Stream These: September Movies on Netflix, Prime, HBO Max

streaming movies
Clint Eastwood in "Cry Macho"

ON NETFLIX

Starts Sept. 3

Worth

Probably the most high-profile feature to be released upon the pending 20th anniversary of the 9-11 terror attacks, the moral drama “Worth” centers on an attorney (Michael Keaton) placed in the impossible position of compensating family members of the nearly 3,000 Americans who died on that day. He’s forced to weigh outside factors in determining the amount of money owed each relative, as if one life is worth inherently more than another, which inevitably leads to conflicts involving race and sexuality in an unequal society. It’s a film that, I expect, will reveal the institutional fractures in a world that, on the surface, came together in selfless unity. Stanley Tucci, Amy Ryan, Tate Donovan and Marc Maron co-star.

Starts Sept. 10

Kate

The protagonist of this neon-drenched, Tokyo-set action thriller is a professional assassin who, after realizing she has ingested a poison that will kill her in 24 hours, begins a manhunt for the yakuza that tried to take her out. It’s the sort of role that is usually offered to Liam Neeson, but this time was thankfully cast for a woman, in this case an unusually bad-ass Mary Elizabeth Winstead. “Kate”’s credits include a producer of “Atomic Blonde,” which describes the hard-hitting vibe it’s going for.
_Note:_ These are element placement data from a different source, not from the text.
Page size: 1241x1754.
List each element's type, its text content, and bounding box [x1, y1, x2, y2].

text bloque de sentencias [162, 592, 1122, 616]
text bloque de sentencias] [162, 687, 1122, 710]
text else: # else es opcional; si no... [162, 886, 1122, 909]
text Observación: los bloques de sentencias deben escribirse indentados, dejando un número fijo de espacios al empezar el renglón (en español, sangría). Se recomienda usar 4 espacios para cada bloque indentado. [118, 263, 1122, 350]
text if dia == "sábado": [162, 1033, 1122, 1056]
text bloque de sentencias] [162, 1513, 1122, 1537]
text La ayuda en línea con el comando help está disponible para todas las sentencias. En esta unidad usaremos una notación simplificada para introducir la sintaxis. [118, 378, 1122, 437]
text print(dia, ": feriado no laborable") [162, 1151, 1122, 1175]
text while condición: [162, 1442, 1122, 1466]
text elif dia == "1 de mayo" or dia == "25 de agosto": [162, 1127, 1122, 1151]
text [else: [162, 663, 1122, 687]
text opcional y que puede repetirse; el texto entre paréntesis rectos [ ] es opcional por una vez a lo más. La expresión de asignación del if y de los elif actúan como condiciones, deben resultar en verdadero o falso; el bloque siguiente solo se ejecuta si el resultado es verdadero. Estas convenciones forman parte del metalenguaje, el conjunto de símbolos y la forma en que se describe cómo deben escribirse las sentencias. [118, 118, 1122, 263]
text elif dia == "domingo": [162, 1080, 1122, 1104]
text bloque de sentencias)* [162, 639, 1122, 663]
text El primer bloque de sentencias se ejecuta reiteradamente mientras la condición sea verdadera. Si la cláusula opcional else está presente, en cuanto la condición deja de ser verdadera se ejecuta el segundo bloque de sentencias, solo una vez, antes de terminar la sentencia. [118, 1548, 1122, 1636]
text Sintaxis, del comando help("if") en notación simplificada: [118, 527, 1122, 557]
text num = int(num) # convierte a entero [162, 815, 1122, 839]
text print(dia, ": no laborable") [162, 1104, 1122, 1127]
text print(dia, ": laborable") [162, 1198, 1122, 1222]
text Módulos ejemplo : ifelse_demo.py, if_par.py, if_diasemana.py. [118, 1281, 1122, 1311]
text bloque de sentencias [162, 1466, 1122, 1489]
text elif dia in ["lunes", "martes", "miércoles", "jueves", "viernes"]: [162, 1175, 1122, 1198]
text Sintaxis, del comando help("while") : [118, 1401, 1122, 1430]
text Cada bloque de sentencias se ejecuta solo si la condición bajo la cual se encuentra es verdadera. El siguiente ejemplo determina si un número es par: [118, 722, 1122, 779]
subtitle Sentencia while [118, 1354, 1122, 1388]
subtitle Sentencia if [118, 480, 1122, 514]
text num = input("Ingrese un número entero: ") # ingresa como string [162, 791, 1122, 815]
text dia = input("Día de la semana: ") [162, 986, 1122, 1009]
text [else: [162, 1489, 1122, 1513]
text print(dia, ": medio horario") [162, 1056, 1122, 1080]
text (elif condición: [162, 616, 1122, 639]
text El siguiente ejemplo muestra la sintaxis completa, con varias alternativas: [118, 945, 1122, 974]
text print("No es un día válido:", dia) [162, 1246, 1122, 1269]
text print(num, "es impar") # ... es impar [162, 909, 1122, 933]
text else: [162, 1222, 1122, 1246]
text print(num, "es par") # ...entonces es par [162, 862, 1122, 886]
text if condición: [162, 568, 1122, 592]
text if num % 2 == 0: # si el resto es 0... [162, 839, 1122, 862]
Oh yeah, and Woody Harrelson is in it, too.

Starts Sept. 24

The Starling

 As 2018’s “Can You Ever Forgive Me?” revealed to most of us, some of Melissa McCarthy’s best work is outside her native comedy bailiwick. “The Starling,” while certainly laced with warm humor, is her latest foray into more serious drama. She plays Lilly, a grieving spouse wracked with guilt over a recent tragedy, whose husband (Chris O’Dowd) suffers from his own mental health issues. After her well-manicured garden is disrupted by a particularly nasty starling, Lilly seeks counsel from a psychologist-turned veterinarian (Kevin Kline) whose services extend well beyond the peculiar habits of avian invaders.

ON AMAZON PRIME

Starts Sept. 3

Cinderella

It’s been only six years since the release of Kenneth Branagh’s well-received live-action remake of “Cinderella,” but there’s plenty of room in the revisionist fairy-tale pantheon for this modernist interpretation, written and directed by Kay Cannon. In her acting debut, Cuban-American singer-songwriter Camila Cabello plays the title character, a promising fashion designer whose talent is kept under a bushel by her domineering and murderous stepmother (Idina Menzel). Inclusive casting abounds in this colorful and splashy musical, including Billy Porter as the genderless fairy godparent and Missy Elliott as the town crier. Cabello cowrote one of the movie’s signature songs; other compositions in this jukebox approach come from Gloria Estefan, Ed Sheeran, Queen and Janet Jackson.

Starts Sept. 17

The Mad Women’s Ball

Arguably the most prestigious title on the September streaming docket, the directorial effort from actor Melanie Laurent adapts Victoria Mas’ historical novel of the same name, set in Paris’ notorious Salpetriere Asylum in the late 19th century. Confined to the madhouse by her bourgeois family, 19-year-old inmate Eugenie (Lou de Laage) discovers an institution filled with society’s “dregs” and a regime run by a sadistic doctor who tests his vulgar hypnotism techniques on the patients. But she has a trump card: She can see spirits, and with help from a nurse who is on her side, she might just be able to escape the prison’s patriarchal shackles.

NEW ON HBO MAX

Starts Sept. 17

Cry Macho

Clint Eastwood notches another western onto his belt, this time directing and starring—at 91, no less—in an adaptation of a 1975 novel by N. Richard Nash. In a John Fordian plot, he plays Mike Milo, a former Texas rodeo star hired by his former boss to travel across the border in Mexico and return his client’s son to him. The boy insists on bringing his pet chicken with him, which he has named Macho, but the title doubles as a wizened reaction to ideas of toxic masculinity and the destruction it causes—proof, perhaps, that even a traditionalist like Eastwood continues to evolve.